BTW, if it is a consolation, I had to prove 2 years of continuous employment (used to be a freelancer) before the local credit union would consider giving me a mortgage. We missed out on a couple of good deals because of that, too.

  • +1 I did not think about the condo vs completely private property.
    – user4127
    Jul 20, 2012 at 13:37
  • 2 years is pretty common from my experience - doesn't have to be same company, but has to be consistent
    – warren
    Apr 29, 2013 at 22:16

Some options:

See if the seller will sell to you on Contract. With a significant down payment the seller may be willing to sell you the condo on contract. This fill in the year or so you will probably need to go from contractor to full time employee with enough time on the job to get a mortgage.

Keep Shopping. Be up front with the lenders with the problems you are running into and see if any of them can find you a solution. You may need to take a higher rate in the short term but hopefully you can refinance in a few years to a more reasonable rate.
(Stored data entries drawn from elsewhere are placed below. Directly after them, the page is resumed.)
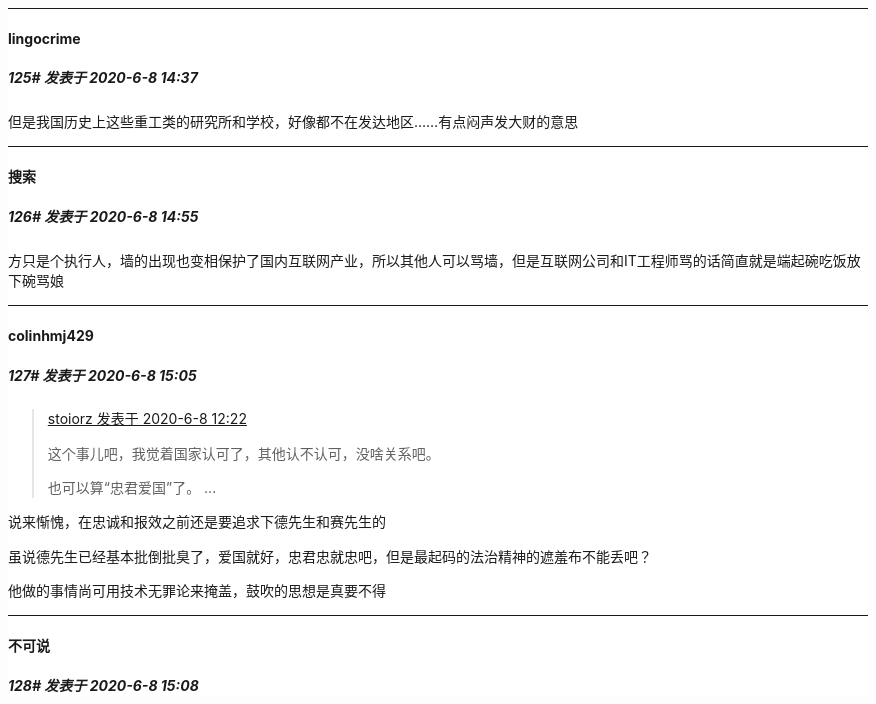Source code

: 





-----

####  lingocrime  
##### 125#       发表于 2020-6-8 14:37




但是我国历史上这些重工类的研究所和学校，好像都不在发达地区……有点闷声发大财的意思







-----

####  搜索  
##### 126#       发表于 2020-6-8 14:55




方只是个执行人，墙的出现也变相保护了国内互联网产业，所以其他人可以骂墙，但是互联网公司和IT工程师骂的话简直就是端起碗吃饭放下碗骂娘







-----

####  colinhmj429  
##### 127#       发表于 2020-6-8 15:05



<blockquote><a href="httphttps://bbs.saraba1st.com/2b/forum.php?mod=redirect&amp;goto=findpost&amp;pid=47720098&amp;ptid=1940238" target="_blank">stoiorz 发表于 2020-6-8 12:22</a>

这个事儿吧，我觉着国家认可了，其他认不认可，没啥关系吧。

也可以算“忠君爱国”了。 ...</blockquote>
说来惭愧，在忠诚和报效之前还是要追求下德先生和赛先生的

虽说德先生已经基本批倒批臭了，爱国就好，忠君忠就忠吧，但是最起码的法治精神的遮羞布不能丢吧？

他做的事情尚可用技术无罪论来掩盖，鼓吹的思想是真要不得







-----

####  不可说  
##### 128#       发表于 2020-6-8 15:08

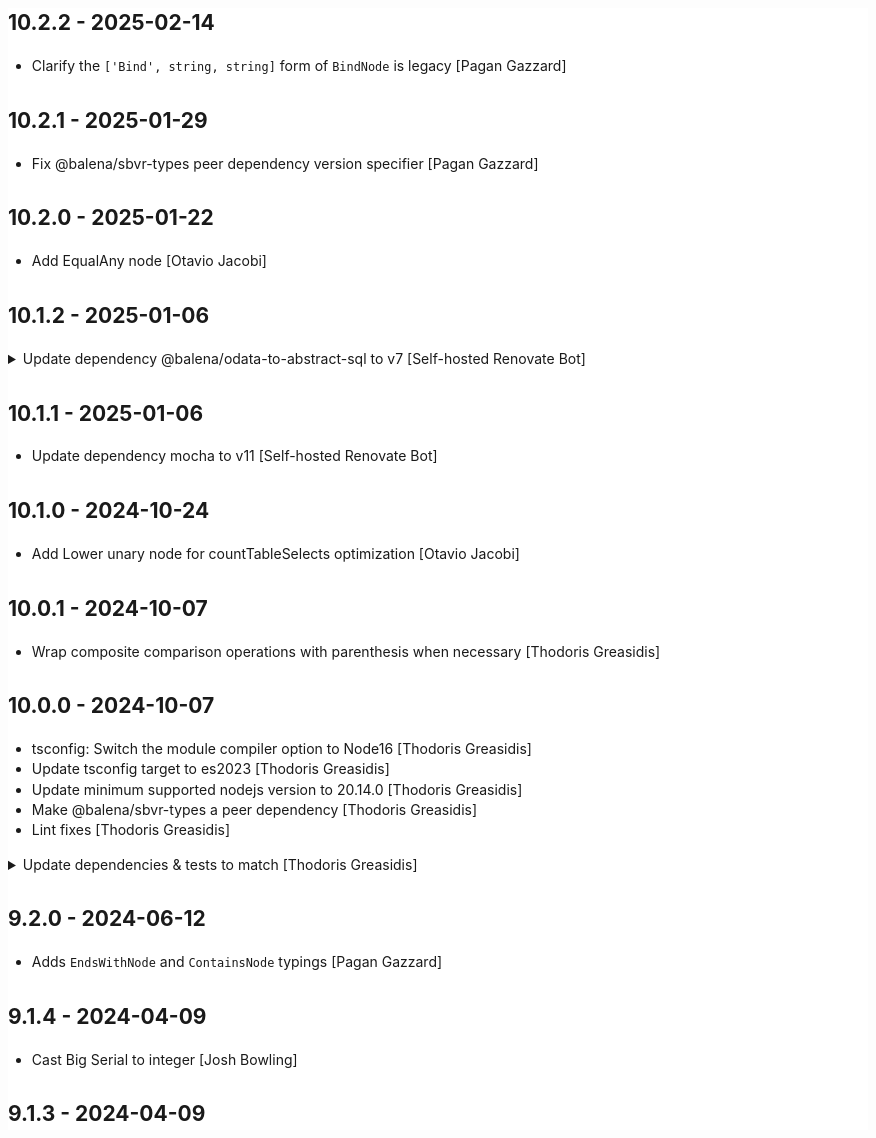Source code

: ## 10.2.2 - 2025-02-14

* Clarify the `['Bind', string, string]` form of `BindNode` is legacy [Pagan Gazzard]

## 10.2.1 - 2025-01-29

* Fix @balena/sbvr-types peer dependency version specifier [Pagan Gazzard]

## 10.2.0 - 2025-01-22

* Add EqualAny node [Otavio Jacobi]

## 10.1.2 - 2025-01-06


<details><summary> Update dependency @balena/odata-to-abstract-sql to v7 [Self-hosted Renovate Bot] </summary></details>

## 10.1.1 - 2025-01-06

* Update dependency mocha to v11 [Self-hosted Renovate Bot]

## 10.1.0 - 2024-10-24

* Add Lower unary node for countTableSelects optimization [Otavio Jacobi]

## 10.0.1 - 2024-10-07

* Wrap composite comparison operations with parenthesis when necessary [Thodoris Greasidis]

## 10.0.0 - 2024-10-07

* tsconfig: Switch the module compiler option to Node16 [Thodoris Greasidis]
* Update tsconfig target to es2023 [Thodoris Greasidis]
* Update minimum supported nodejs version to 20.14.0 [Thodoris Greasidis]
* Make @balena/sbvr-types a peer dependency [Thodoris Greasidis]
* Lint fixes [Thodoris Greasidis]

<details><summary> Update dependencies & tests to match [Thodoris Greasidis] </summary></details>

## 9.2.0 - 2024-06-12

* Adds `EndsWithNode` and `ContainsNode` typings [Pagan Gazzard]

## 9.1.4 - 2024-04-09

* Cast Big Serial to integer [Josh Bowling]

## 9.1.3 - 2024-04-09

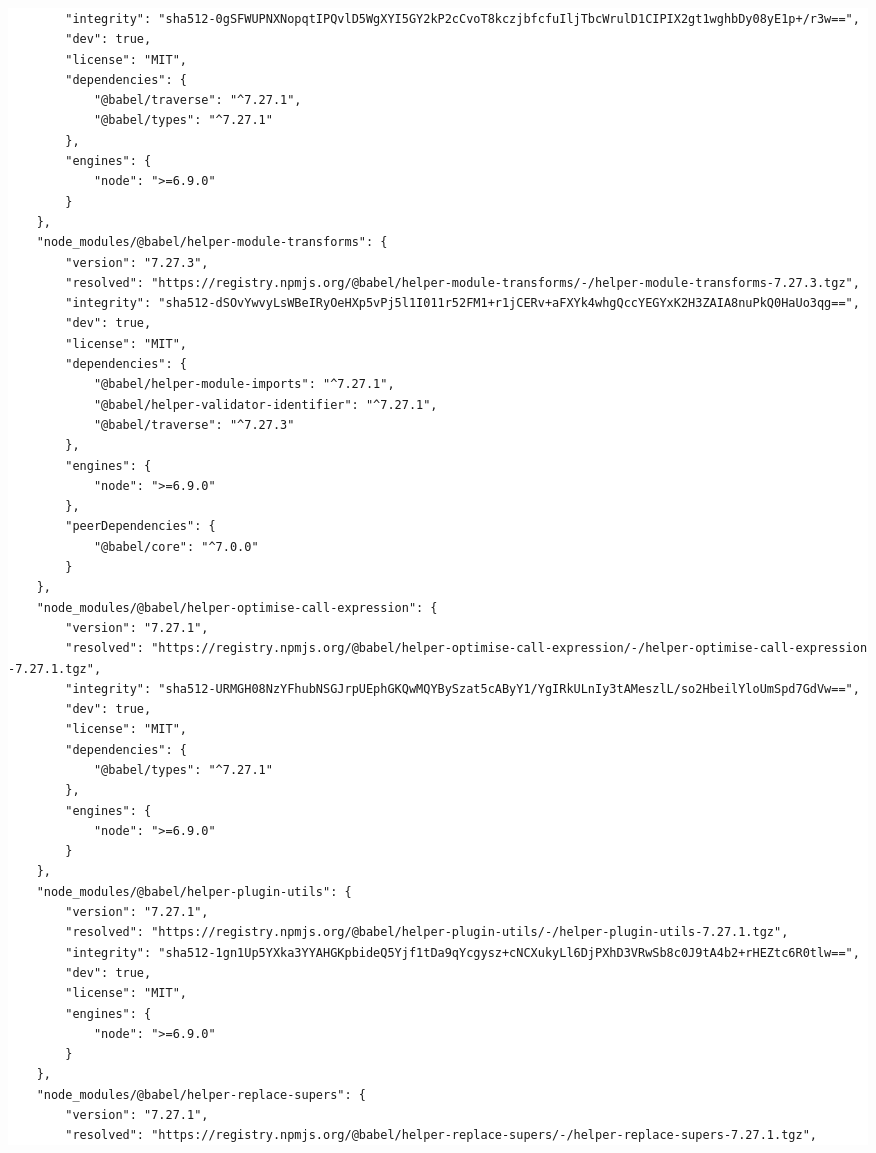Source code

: 			"integrity": "sha512-0gSFWUPNXNopqtIPQvlD5WgXYI5GY2kP2cCvoT8kczjbfcfuIljTbcWrulD1CIPIX2gt1wghbDy08yE1p+/r3w==",
			"dev": true,
			"license": "MIT",
			"dependencies": {
				"@babel/traverse": "^7.27.1",
				"@babel/types": "^7.27.1"
			},
			"engines": {
				"node": ">=6.9.0"
			}
		},
		"node_modules/@babel/helper-module-transforms": {
			"version": "7.27.3",
			"resolved": "https://registry.npmjs.org/@babel/helper-module-transforms/-/helper-module-transforms-7.27.3.tgz",
			"integrity": "sha512-dSOvYwvyLsWBeIRyOeHXp5vPj5l1I011r52FM1+r1jCERv+aFXYk4whgQccYEGYxK2H3ZAIA8nuPkQ0HaUo3qg==",
			"dev": true,
			"license": "MIT",
			"dependencies": {
				"@babel/helper-module-imports": "^7.27.1",
				"@babel/helper-validator-identifier": "^7.27.1",
				"@babel/traverse": "^7.27.3"
			},
			"engines": {
				"node": ">=6.9.0"
			},
			"peerDependencies": {
				"@babel/core": "^7.0.0"
			}
		},
		"node_modules/@babel/helper-optimise-call-expression": {
			"version": "7.27.1",
			"resolved": "https://registry.npmjs.org/@babel/helper-optimise-call-expression/-/helper-optimise-call-expression-7.27.1.tgz",
			"integrity": "sha512-URMGH08NzYFhubNSGJrpUEphGKQwMQYBySzat5cAByY1/YgIRkULnIy3tAMeszlL/so2HbeilYloUmSpd7GdVw==",
			"dev": true,
			"license": "MIT",
			"dependencies": {
				"@babel/types": "^7.27.1"
			},
			"engines": {
				"node": ">=6.9.0"
			}
		},
		"node_modules/@babel/helper-plugin-utils": {
			"version": "7.27.1",
			"resolved": "https://registry.npmjs.org/@babel/helper-plugin-utils/-/helper-plugin-utils-7.27.1.tgz",
			"integrity": "sha512-1gn1Up5YXka3YYAHGKpbideQ5Yjf1tDa9qYcgysz+cNCXukyLl6DjPXhD3VRwSb8c0J9tA4b2+rHEZtc6R0tlw==",
			"dev": true,
			"license": "MIT",
			"engines": {
				"node": ">=6.9.0"
			}
		},
		"node_modules/@babel/helper-replace-supers": {
			"version": "7.27.1",
			"resolved": "https://registry.npmjs.org/@babel/helper-replace-supers/-/helper-replace-supers-7.27.1.tgz",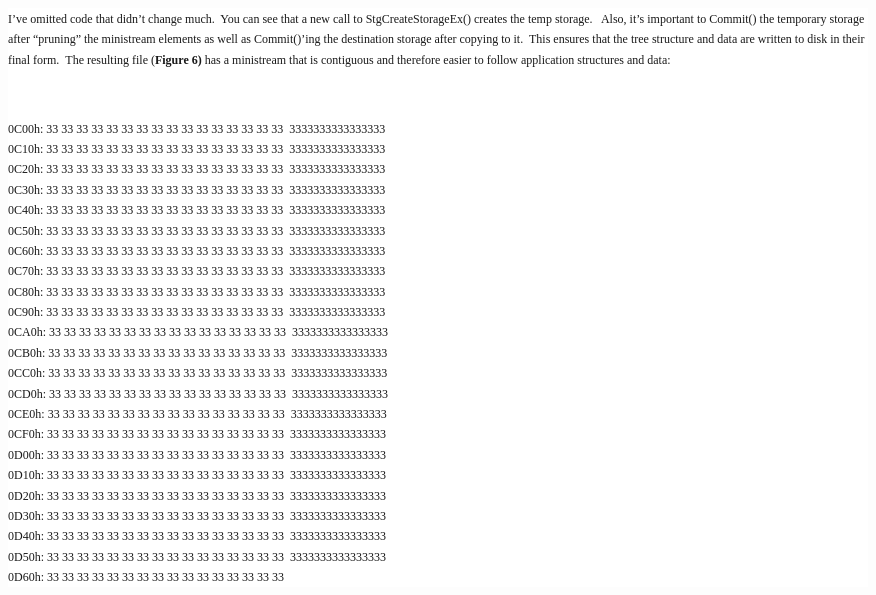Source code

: <span style="FONT-FAMILY: &#39;Trebuchet MS&#39;,&#39;sans-serif&#39;; FONT-SIZE: 9pt; mso-bidi-font-size: 6.0pt; mso-bidi-font-family: &#39;Times New Roman&#39;; mso-fareast-font-family: &#39;Times New Roman&#39;">I’ve
omitted code that didn’t change much.  You can see that a new call to
StgCreateStorageEx() creates the temp storage.   Also, it’s important to
Commit() the temporary storage after “pruning” the ministream elements
as well as Commit()’ing the destination storage after copying to it. 
This ensures that the tree structure and data are written to disk in
their final form.  The resulting file (**Figure 6)** has a ministream
that is contiguous and therefore easier to follow application structures
and
data:</span>

<span style="FONT-FAMILY: &#39;Trebuchet MS&#39;,&#39;sans-serif&#39;; FONT-SIZE: 9pt; mso-bidi-font-size: 6.0pt; mso-bidi-font-family: &#39;Times New Roman&#39;; mso-fareast-font-family: &#39;Times New Roman&#39;"> </span>

<span style="FONT-FAMILY: &#39;Trebuchet MS&#39;,&#39;sans-serif&#39;; FONT-SIZE: 9pt; mso-bidi-font-size: 6.0pt; mso-bidi-font-family: &#39;Times New Roman&#39;; mso-fareast-font-family: &#39;Times New Roman&#39;">0C00h:
33 33 33 33 33 33 33 33 33 33 33 33 33 33 33 33  3333333333333333  
0C10h: 33 33 33 33 33 33 33 33 33 33 33 33 33 33 33 33 
3333333333333333  
0C20h: 33 33 33 33 33 33 33 33 33 33 33 33 33 33 33 33 
3333333333333333  
0C30h: 33 33 33 33 33 33 33 33 33 33 33 33 33 33 33 33 
3333333333333333  
0C40h: 33 33 33 33 33 33 33 33 33 33 33 33 33 33 33 33 
3333333333333333  
0C50h: 33 33 33 33 33 33 33 33 33 33 33 33 33 33 33 33 
3333333333333333  
0C60h: 33 33 33 33 33 33 33 33 33 33 33 33 33 33 33 33 
3333333333333333  
0C70h: 33 33 33 33 33 33 33 33 33 33 33 33 33 33 33 33 
3333333333333333  
0C80h: 33 33 33 33 33 33 33 33 33 33 33 33 33 33 33 33 
3333333333333333  
0C90h: 33 33 33 33 33 33 33 33 33 33 33 33 33 33 33 33 
3333333333333333  
0CA0h: 33 33 33 33 33 33 33 33 33 33 33 33 33 33 33 33 
3333333333333333  
0CB0h: 33 33 33 33 33 33 33 33 33 33 33 33 33 33 33 33 
3333333333333333  
0CC0h: 33 33 33 33 33 33 33 33 33 33 33 33 33 33 33 33 
3333333333333333  
0CD0h: 33 33 33 33 33 33 33 33 33 33 33 33 33 33 33 33 
3333333333333333  
0CE0h: 33 33 33 33 33 33 33 33 33 33 33 33 33 33 33 33 
3333333333333333  
0CF0h: 33 33 33 33 33 33 33 33 33 33 33 33 33 33 33 33 
3333333333333333  
0D00h: 33 33 33 33 33 33 33 33 33 33 33 33 33 33 33 33 
3333333333333333  
0D10h: 33 33 33 33 33 33 33 33 33 33 33 33 33 33 33 33 
3333333333333333  
0D20h: 33 33 33 33 33 33 33 33 33 33 33 33 33 33 33 33 
3333333333333333  
0D30h: 33 33 33 33 33 33 33 33 33 33 33 33 33 33 33 33 
3333333333333333  
0D40h: 33 33 33 33 33 33 33 33 33 33 33 33 33 33 33 33 
3333333333333333  
0D50h: 33 33 33 33 33 33 33 33 33 33 33 33 33 33 33 33 
3333333333333333  
0D60h: 33 33 33 33 33 33 33 33 33 33 33 33 33 33 33 33 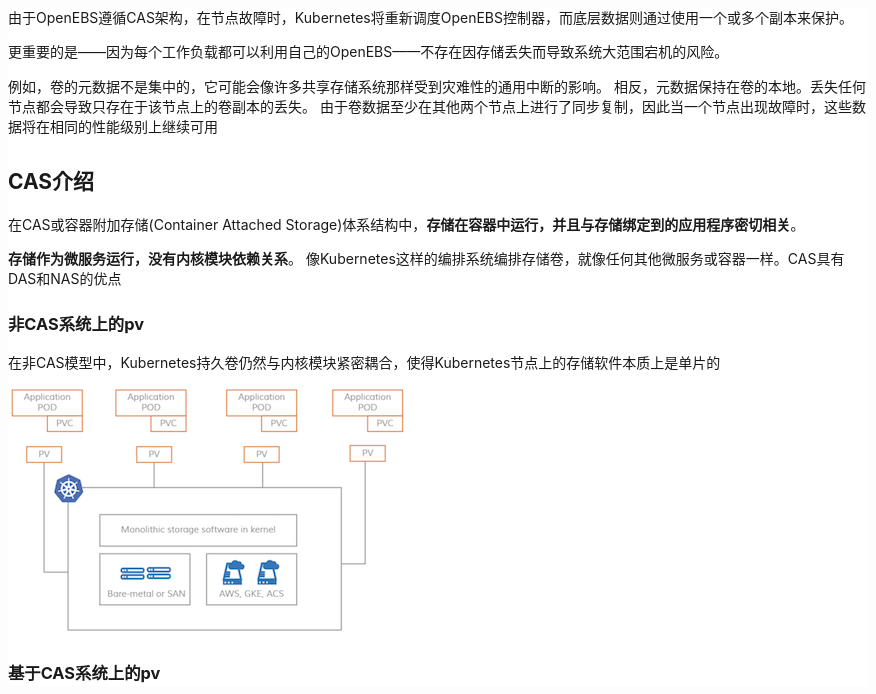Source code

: 由于OpenEBS遵循CAS架构，在节点故障时，Kubernetes将重新调度OpenEBS控制器，而底层数据则通过使用一个或多个副本来保护。

更重要的是——因为每个工作负载都可以利用自己的OpenEBS——不存在因存储丢失而导致系统大范围宕机的风险。 

例如，卷的元数据不是集中的，它可能会像许多共享存储系统那样受到灾难性的通用中断的影响。 相反，元数据保持在卷的本地。丢失任何节点都会导致只存在于该节点上的卷副本的丢失。 由于卷数据至少在其他两个节点上进行了同步复制，因此当一个节点出现故障时，这些数据将在相同的性能级别上继续可用


## **CAS介绍**

在CAS或容器附加存储(Container Attached Storage)体系结构中，**存储在容器中运行，并且与存储绑定到的应用程序密切相关**。 


**存储作为微服务运行，没有内核模块依赖关系**。 像Kubernetes这样的编排系统编排存储卷，就像任何其他微服务或容器一样。CAS具有DAS和NAS的优点

### **非CAS系统上的pv**

在非CAS模型中，Kubernetes持久卷仍然与内核模块紧密耦合，使得Kubernetes节点上的存储软件本质上是单片的

![Alt Image Text](images/2_9.png "Body image")

### **基于CAS系统上的pv**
Check with a local bank or credit union. Many times local banks or CU's will finance high demand properties that may be out of favor with the super banks that have no ties to your community. These banks sometimes realize that just because the standard spreadsheet says this is a bad risk the reality is the specific property you are interested in is not the risk that it appears on paper. You will have to find a bank that actually retains its mortgages as many local banks have become agents that just sell mortgages to the mortgage market.

Talk to a Realtor. If you are not using one now it may be time to engage one. They can help you navigate these bumps and steer you towards lenders that are more amenable to the loan you need.